_WHAT TO PRODUCE_: The listing is to be transcribed in full, with its images left out.

_DATA SHOWN_:
▼

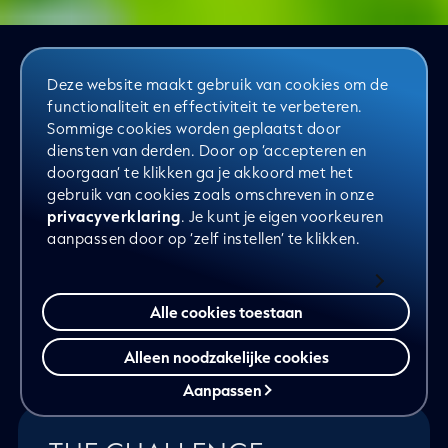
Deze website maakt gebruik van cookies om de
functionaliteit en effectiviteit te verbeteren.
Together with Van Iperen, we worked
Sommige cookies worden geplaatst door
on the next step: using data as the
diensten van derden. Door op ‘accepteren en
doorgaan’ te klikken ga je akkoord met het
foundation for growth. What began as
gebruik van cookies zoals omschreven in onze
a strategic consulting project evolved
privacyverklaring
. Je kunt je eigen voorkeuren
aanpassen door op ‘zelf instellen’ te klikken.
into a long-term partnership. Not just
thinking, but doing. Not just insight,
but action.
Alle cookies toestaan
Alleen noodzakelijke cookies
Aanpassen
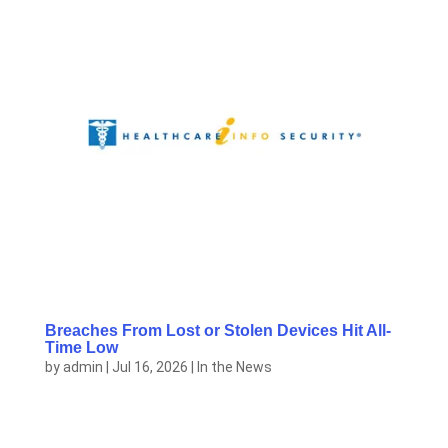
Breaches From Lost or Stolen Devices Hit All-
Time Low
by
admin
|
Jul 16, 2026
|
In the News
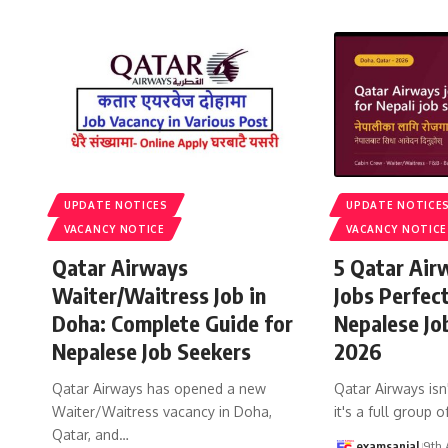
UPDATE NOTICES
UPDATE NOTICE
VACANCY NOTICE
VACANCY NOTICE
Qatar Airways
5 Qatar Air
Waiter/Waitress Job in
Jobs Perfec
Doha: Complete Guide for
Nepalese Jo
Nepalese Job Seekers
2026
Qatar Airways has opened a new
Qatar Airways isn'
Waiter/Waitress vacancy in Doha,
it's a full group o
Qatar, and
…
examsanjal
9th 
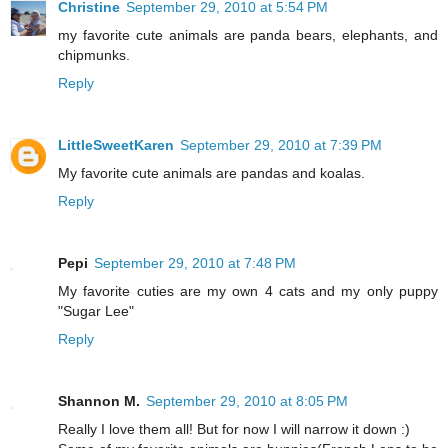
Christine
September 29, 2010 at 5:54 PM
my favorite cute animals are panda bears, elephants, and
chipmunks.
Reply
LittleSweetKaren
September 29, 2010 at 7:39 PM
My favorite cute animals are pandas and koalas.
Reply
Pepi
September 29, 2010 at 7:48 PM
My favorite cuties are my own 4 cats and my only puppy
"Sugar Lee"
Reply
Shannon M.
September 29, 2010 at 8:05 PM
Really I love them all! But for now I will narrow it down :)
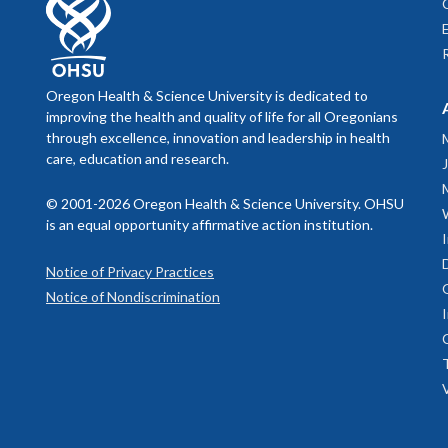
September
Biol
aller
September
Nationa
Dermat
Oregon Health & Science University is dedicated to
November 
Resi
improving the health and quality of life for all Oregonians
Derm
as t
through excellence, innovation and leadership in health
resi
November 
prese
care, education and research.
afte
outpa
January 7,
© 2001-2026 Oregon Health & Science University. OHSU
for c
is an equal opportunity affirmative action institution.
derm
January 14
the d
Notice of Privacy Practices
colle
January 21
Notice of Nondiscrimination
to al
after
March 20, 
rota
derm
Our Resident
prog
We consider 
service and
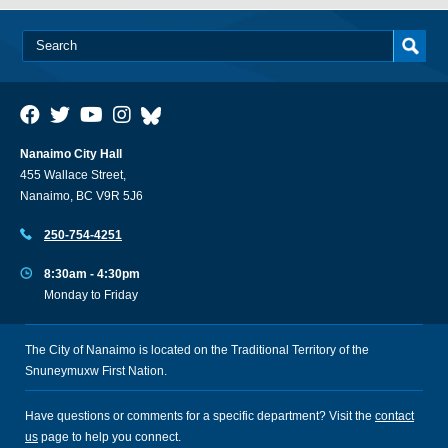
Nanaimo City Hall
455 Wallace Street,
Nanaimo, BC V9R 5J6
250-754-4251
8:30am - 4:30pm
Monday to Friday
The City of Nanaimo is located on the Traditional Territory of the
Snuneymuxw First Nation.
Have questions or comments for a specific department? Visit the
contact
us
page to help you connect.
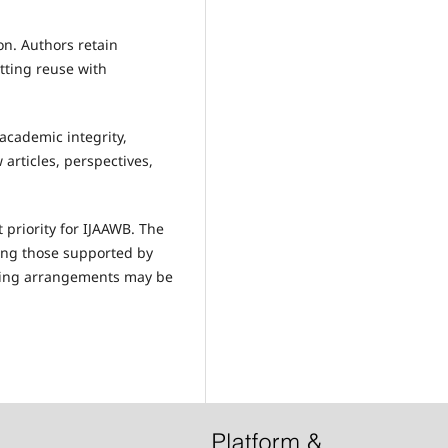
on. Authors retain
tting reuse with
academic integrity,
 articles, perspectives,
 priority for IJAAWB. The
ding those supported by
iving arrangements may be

▲

_TASK OUTPUT_:
Deze website maakt gebruik van cookies om de
functionaliteit en effectiviteit te verbeteren.
Together with Van Iperen, we worked
Sommige cookies worden geplaatst door
on the next step: using data as the
diensten van derden. Door op ‘accepteren en
doorgaan’ te klikken ga je akkoord met het
foundation for growth. What began as
gebruik van cookies zoals omschreven in onze
a strategic consulting project evolved
privacyverklaring
. Je kunt je eigen voorkeuren
aanpassen door op ‘zelf instellen’ te klikken.
into a long-term partnership. Not just
thinking, but doing. Not just insight,
but action.
Alle cookies toestaan
Alleen noodzakelijke cookies
Aanpassen
Breaches From Lost or Stolen Devices Hit All-
Time Low
by
admin
|
Jul 16, 2026
|
In the News
UPDATE NOTICES
UPDATE NOTICE
VACANCY NOTICE
VACANCY NOTICE
Qatar Airways
5 Qatar Air
Waiter/Waitress Job in
Jobs Perfec
Doha: Complete Guide for
Nepalese Jo
Nepalese Job Seekers
2026
Qatar Airways has opened a new
Qatar Airways isn'
Waiter/Waitress vacancy in Doha,
it's a full group o
Qatar, and
…
examsanjal
9th 
Christine
September 29, 2010 at 5:54 PM
my favorite cute animals are panda bears, elephants, and
chipmunks.
Reply
LittleSweetKaren
September 29, 2010 at 7:39 PM
My favorite cute animals are pandas and koalas.
Reply
Pepi
September 29, 2010 at 7:48 PM
My favorite cuties are my own 4 cats and my only puppy
"Sugar Lee"
Reply
Shannon M.
September 29, 2010 at 8:05 PM
Really I love them all! But for now I will narrow it down :)
September
Biol
aller
September
Nationa
Dermat
Oregon Health & Science University is dedicated to
November 
Resi
improving the health and quality of life for all Oregonians
Derm
as t
through excellence, innovation and leadership in health
resi
November 
prese
care, education and research.
afte
outpa
January 7,
© 2001-2026 Oregon Health & Science University. OHSU
for c
is an equal opportunity affirmative action institution.
derm
January 14
the d
Notice of Privacy Practices
colle
January 21
Notice of Nondiscrimination
to al
after
March 20, 
rota
derm
Our Resident
prog
We consider 
service and
Nanaimo City Hall
455 Wallace Street,
Nanaimo, BC V9R 5J6
250-754-4251
8:30am - 4:30pm
Monday to Friday
The City of Nanaimo is located on the Traditional Territory of the
Snuneymuxw First Nation.
Have questions or comments for a specific department? Visit the
contact
us
page to help you connect.
on. Authors retain
tting reuse with
academic integrity,
 articles, perspectives,
 priority for IJAAWB. The
ding those supported by
iving arrangements may be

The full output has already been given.